• **EXERCISE INPUTS**:

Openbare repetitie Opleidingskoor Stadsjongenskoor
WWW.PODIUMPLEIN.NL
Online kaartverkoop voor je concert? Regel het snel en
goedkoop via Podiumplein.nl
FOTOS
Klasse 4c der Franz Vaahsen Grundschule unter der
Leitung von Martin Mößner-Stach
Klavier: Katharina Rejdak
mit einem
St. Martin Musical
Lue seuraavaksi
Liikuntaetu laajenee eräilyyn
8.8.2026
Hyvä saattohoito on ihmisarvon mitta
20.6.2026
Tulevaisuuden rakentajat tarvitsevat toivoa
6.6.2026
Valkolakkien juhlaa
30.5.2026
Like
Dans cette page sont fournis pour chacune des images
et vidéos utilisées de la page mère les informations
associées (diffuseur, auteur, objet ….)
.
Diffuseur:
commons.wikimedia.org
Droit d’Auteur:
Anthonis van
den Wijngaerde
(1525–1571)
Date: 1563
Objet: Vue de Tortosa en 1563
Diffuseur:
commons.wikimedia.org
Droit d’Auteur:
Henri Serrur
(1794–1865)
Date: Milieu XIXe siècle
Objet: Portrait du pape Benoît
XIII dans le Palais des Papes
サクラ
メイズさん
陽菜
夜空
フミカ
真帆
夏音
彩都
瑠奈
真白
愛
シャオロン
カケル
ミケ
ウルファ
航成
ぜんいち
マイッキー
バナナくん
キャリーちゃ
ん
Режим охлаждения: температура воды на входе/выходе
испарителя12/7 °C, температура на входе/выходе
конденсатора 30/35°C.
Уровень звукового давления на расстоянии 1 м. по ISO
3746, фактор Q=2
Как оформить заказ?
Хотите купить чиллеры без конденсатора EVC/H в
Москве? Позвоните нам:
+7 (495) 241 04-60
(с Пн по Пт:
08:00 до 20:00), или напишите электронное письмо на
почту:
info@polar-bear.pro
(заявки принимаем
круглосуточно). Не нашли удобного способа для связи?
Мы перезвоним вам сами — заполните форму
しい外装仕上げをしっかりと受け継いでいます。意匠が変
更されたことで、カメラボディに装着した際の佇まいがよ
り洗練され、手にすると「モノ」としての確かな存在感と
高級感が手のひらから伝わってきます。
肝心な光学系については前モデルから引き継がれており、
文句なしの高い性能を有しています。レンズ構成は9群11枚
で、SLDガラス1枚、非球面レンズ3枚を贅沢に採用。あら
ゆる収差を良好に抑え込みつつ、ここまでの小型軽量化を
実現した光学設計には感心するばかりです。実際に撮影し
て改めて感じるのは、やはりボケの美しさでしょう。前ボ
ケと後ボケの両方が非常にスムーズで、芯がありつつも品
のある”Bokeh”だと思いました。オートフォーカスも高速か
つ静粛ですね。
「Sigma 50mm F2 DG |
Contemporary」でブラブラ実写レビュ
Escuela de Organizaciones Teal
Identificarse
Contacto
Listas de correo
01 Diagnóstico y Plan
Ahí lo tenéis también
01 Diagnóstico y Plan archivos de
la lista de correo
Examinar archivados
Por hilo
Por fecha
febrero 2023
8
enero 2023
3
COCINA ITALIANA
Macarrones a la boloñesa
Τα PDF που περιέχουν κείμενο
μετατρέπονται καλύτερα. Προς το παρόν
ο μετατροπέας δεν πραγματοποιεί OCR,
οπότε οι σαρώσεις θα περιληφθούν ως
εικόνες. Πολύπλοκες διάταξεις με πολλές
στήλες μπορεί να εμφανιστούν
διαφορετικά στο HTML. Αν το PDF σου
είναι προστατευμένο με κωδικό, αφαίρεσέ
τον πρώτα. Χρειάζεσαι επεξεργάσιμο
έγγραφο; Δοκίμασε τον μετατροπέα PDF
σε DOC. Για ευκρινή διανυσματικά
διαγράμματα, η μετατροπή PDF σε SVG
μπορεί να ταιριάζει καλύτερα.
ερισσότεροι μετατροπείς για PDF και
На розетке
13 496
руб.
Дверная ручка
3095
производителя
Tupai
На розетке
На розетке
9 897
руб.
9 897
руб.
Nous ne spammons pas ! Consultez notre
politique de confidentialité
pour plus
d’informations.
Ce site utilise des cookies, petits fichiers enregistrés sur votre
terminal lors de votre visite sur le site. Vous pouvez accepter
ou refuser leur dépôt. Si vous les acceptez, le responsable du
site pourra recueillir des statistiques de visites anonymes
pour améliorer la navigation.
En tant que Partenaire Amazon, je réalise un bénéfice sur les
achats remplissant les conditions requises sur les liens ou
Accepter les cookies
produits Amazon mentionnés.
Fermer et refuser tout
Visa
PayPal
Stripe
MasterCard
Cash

• **REQUEST**: The lines to show are those in the data above that include "температура".

• **OUTPUT FOR THIS TASK**:
Режим охлаждения: температура воды на входе/выходе
испарителя12/7 °C, температура на входе/выходе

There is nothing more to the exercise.